BEGIN Material provided
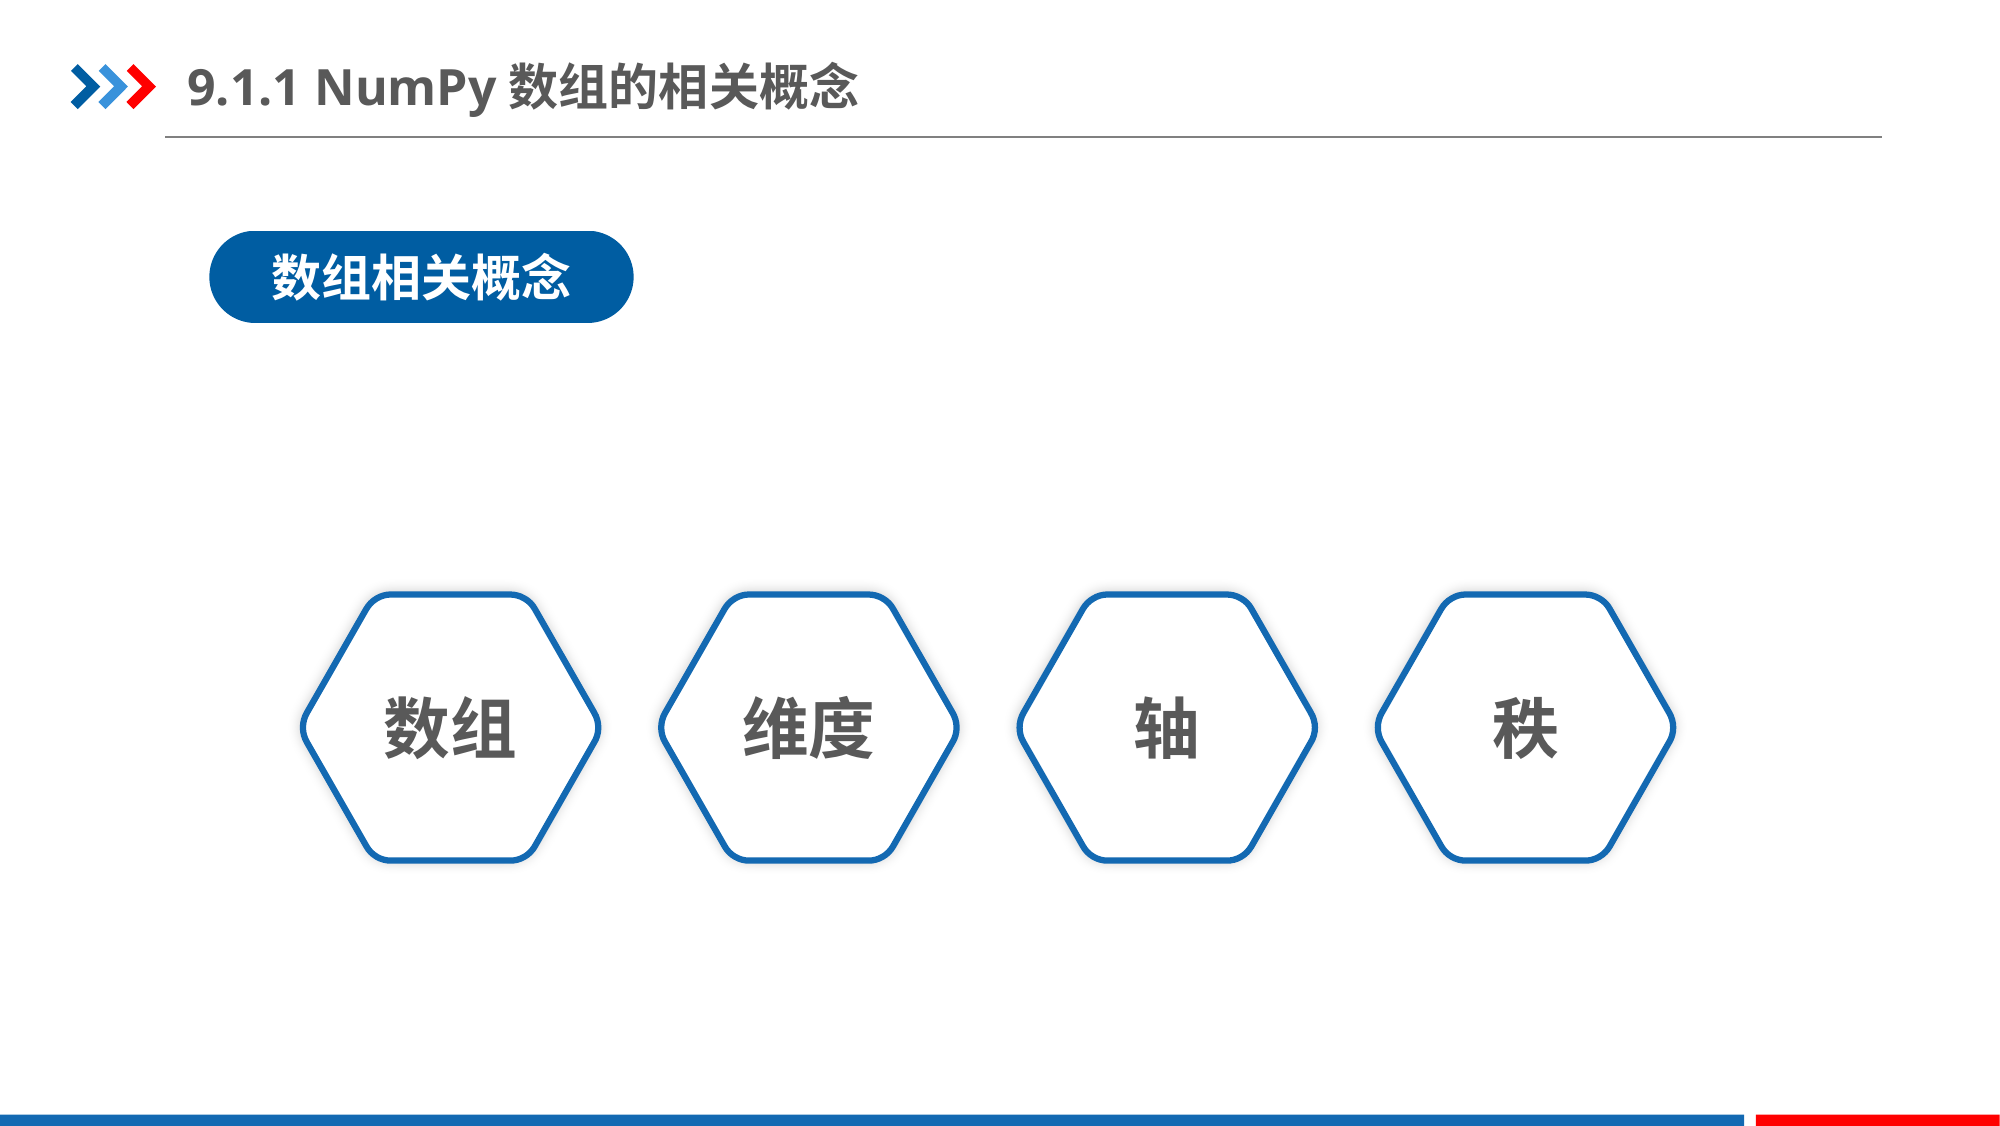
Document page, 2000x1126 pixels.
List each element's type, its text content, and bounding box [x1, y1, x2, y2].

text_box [302, 594, 599, 861]
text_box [1377, 594, 1674, 861]
text_box 9.1.1 NumPy数组的相关概念 [187, 43, 870, 127]
text_box 数组相关概念 [207, 228, 636, 326]
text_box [1019, 594, 1316, 861]
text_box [660, 594, 957, 861]
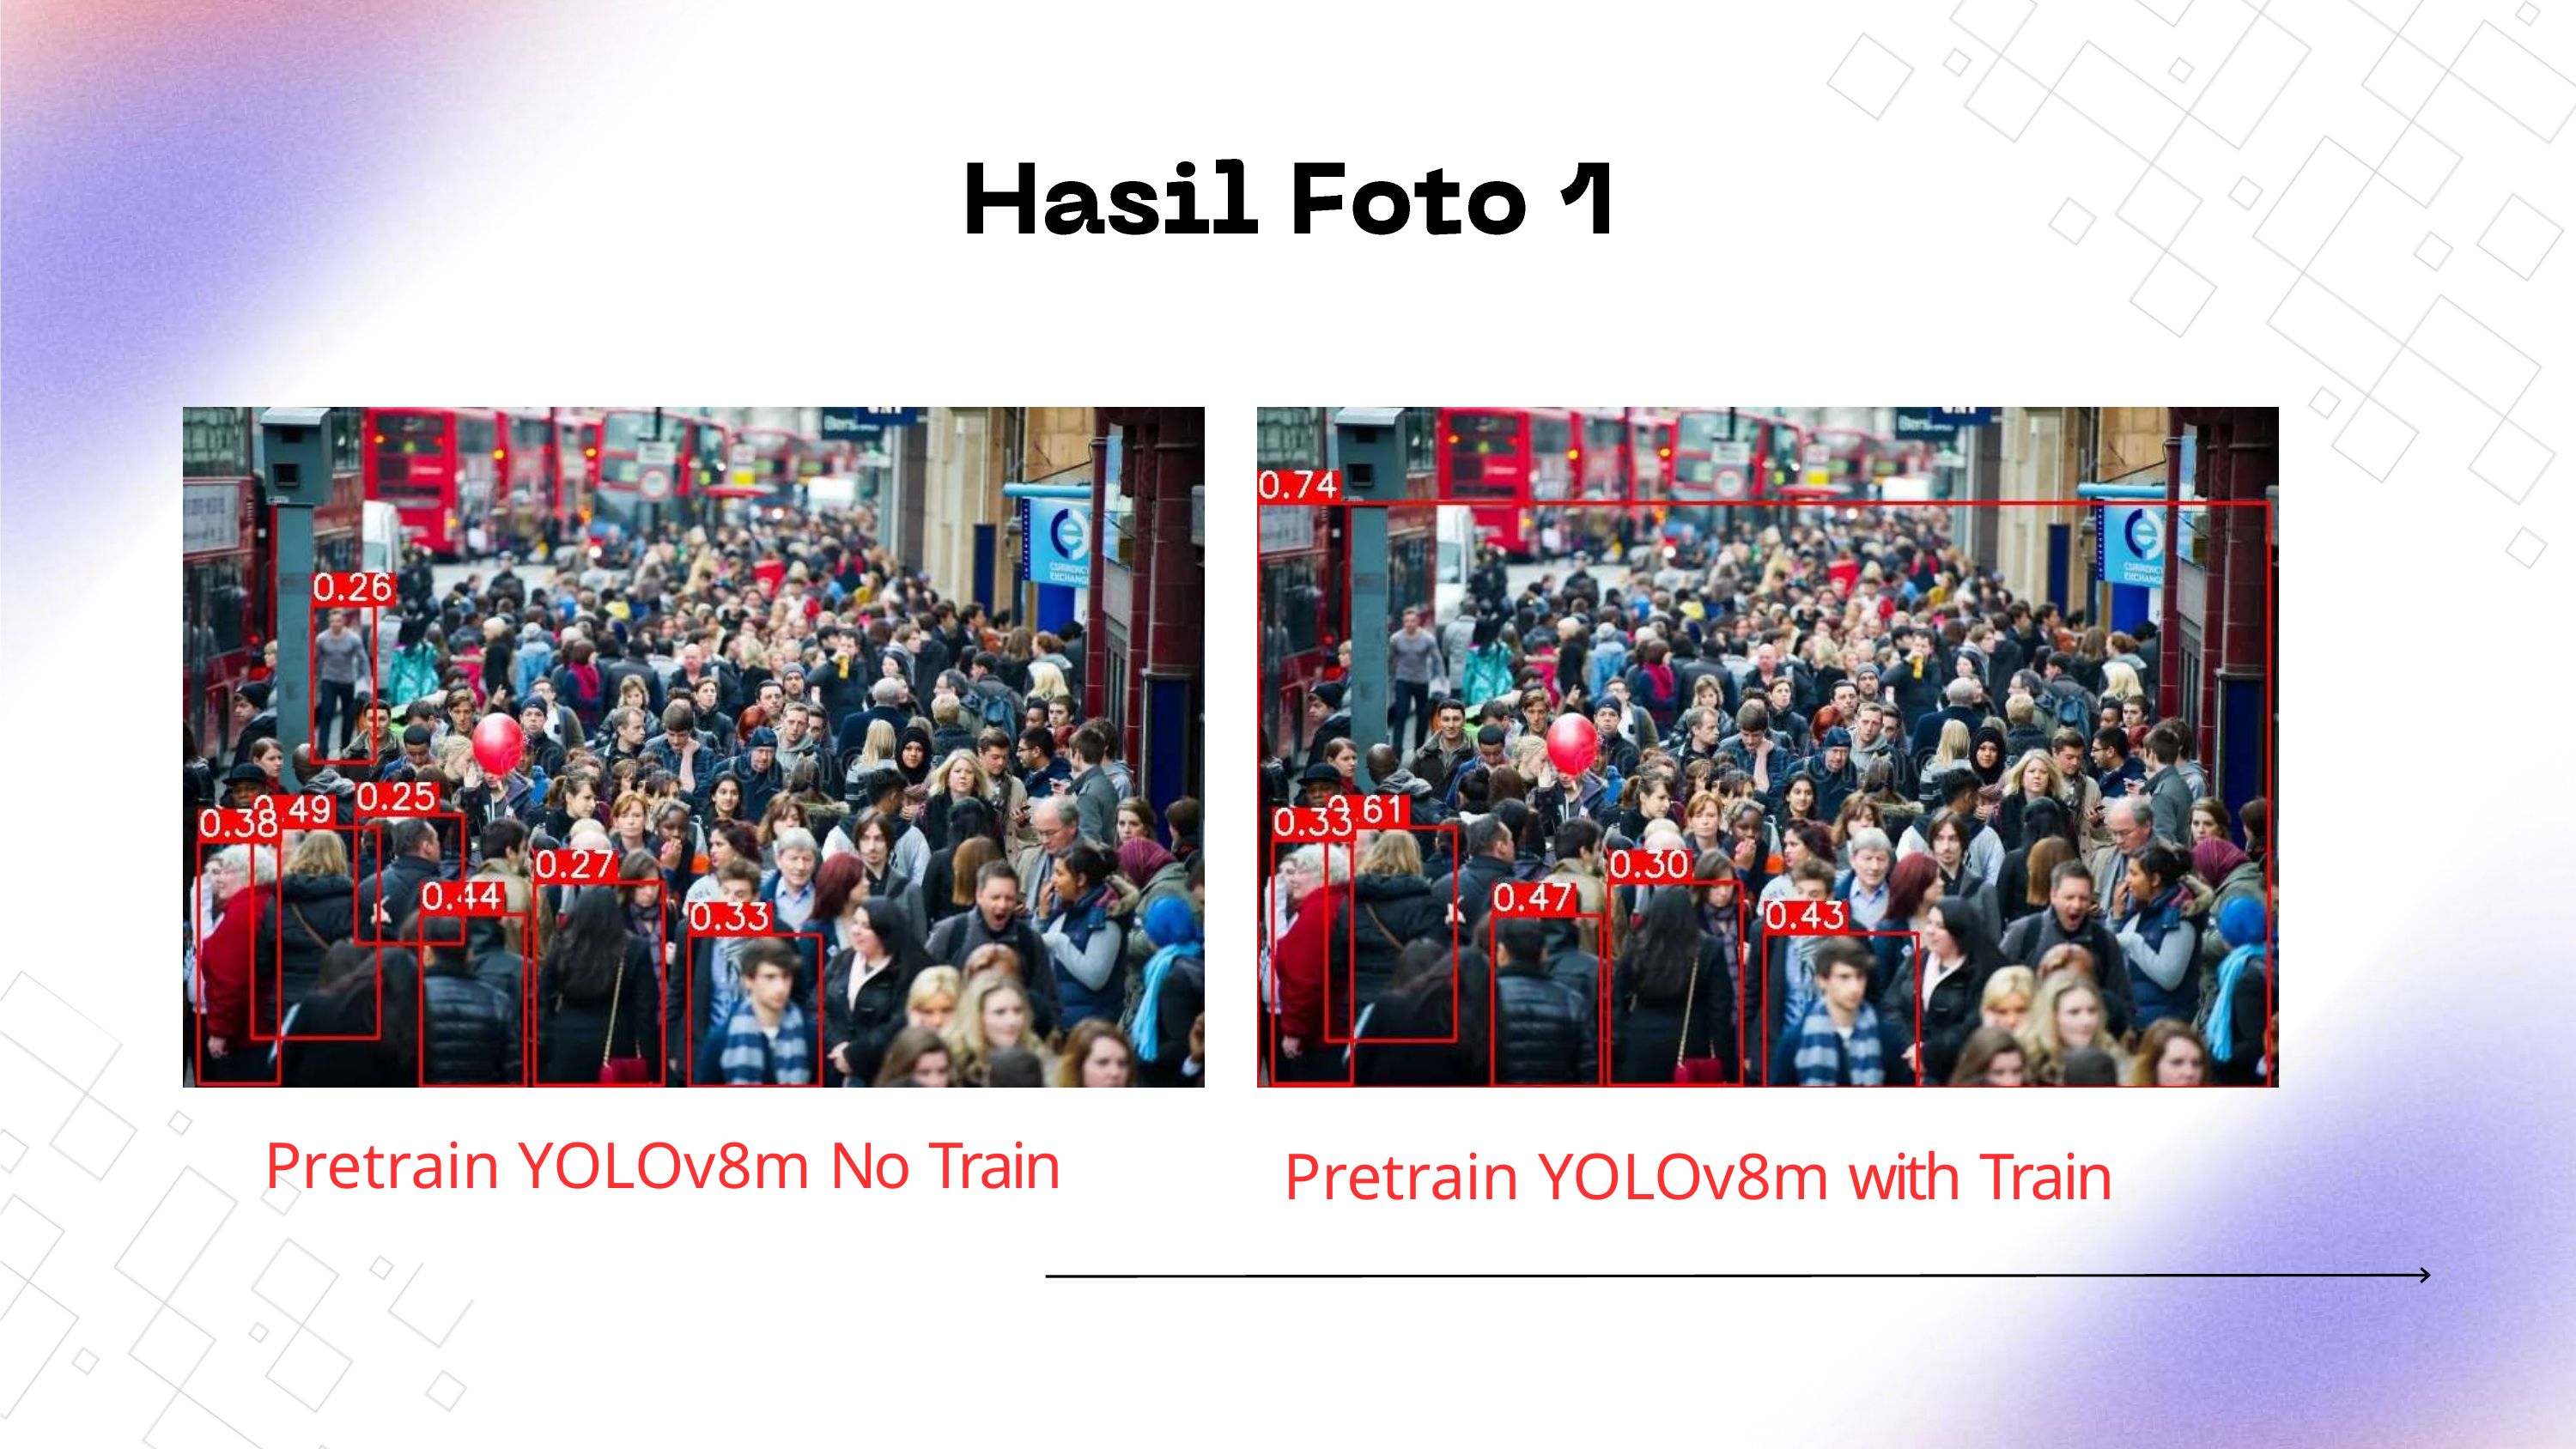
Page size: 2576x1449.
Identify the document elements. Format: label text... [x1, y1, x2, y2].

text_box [0, 407, 1205, 1449]
text_box [1208, 1267, 2432, 1283]
text_box Pretrain YOLOv8m with Train [1281, 1135, 2178, 1213]
picture [0, 0, 1172, 407]
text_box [960, 129, 1674, 261]
picture [1257, 0, 2576, 1449]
END Material provided
→ **Exercise**:
Please repeat, exactly and with nothing else, the lines from the one containing "text_box [1377, 594, 1674, 861]" to the last line of the entries, both included, excluding any pictures.

→ **Answer for the task**:
text_box [1377, 594, 1674, 861]
text_box 9.1.1 NumPy数组的相关概念 [187, 43, 870, 127]
text_box 数组相关概念 [207, 228, 636, 326]
text_box [1019, 594, 1316, 861]
text_box [660, 594, 957, 861]
Page size: 2576x1449.
Identify the document elements. Format: label text... [x1, y1, x2, y2].

text_box [0, 407, 1205, 1449]
text_box [1208, 1267, 2432, 1283]
text_box Pretrain YOLOv8m with Train [1281, 1135, 2178, 1213]
picture [0, 0, 1172, 407]
text_box [960, 129, 1674, 261]
picture [1257, 0, 2576, 1449]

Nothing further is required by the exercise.